• **Available data**:
####
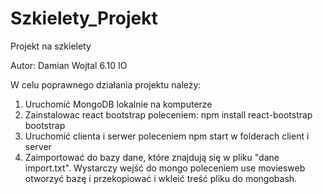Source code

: # Szkielety_Projekt
 Projekt na szkielety

Autor: Damian Wojtal 6.10 IO

W celu poprawnego działania projektu należy:
1. Uruchomić MongoDB lokalnie na komputerze
2. Zainstalowac react bootstrap poleceniem: npm install react-bootstrap bootstrap
2. Uruchomić clienta i serwer poleceniem npm start w folderach client i server
3. Zaimportować do bazy dane, które znajdują się w pliku "dane import.txt". Wystarczy wejść do mongo poleceniem use moviesweb otworzyć bazę i przekopiować i wkleić treść pliku do mongobash.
####
Copy the listing above word for word, omitting the picture.

• **Final answer**:
Source code

: # Szkielety_Projekt
 Projekt na szkielety

Autor: Damian Wojtal 6.10 IO

W celu poprawnego działania projektu należy:
1. Uruchomić MongoDB lokalnie na komputerze
2. Zainstalowac react bootstrap poleceniem: npm install react-bootstrap bootstrap
2. Uruchomić clienta i serwer poleceniem npm start w folderach client i server
3. Zaimportować do bazy dane, które znajdują się w pliku "dane import.txt". Wystarczy wejść do mongo poleceniem use moviesweb otworzyć bazę i przekopiować i wkleić treść pliku do mongobash.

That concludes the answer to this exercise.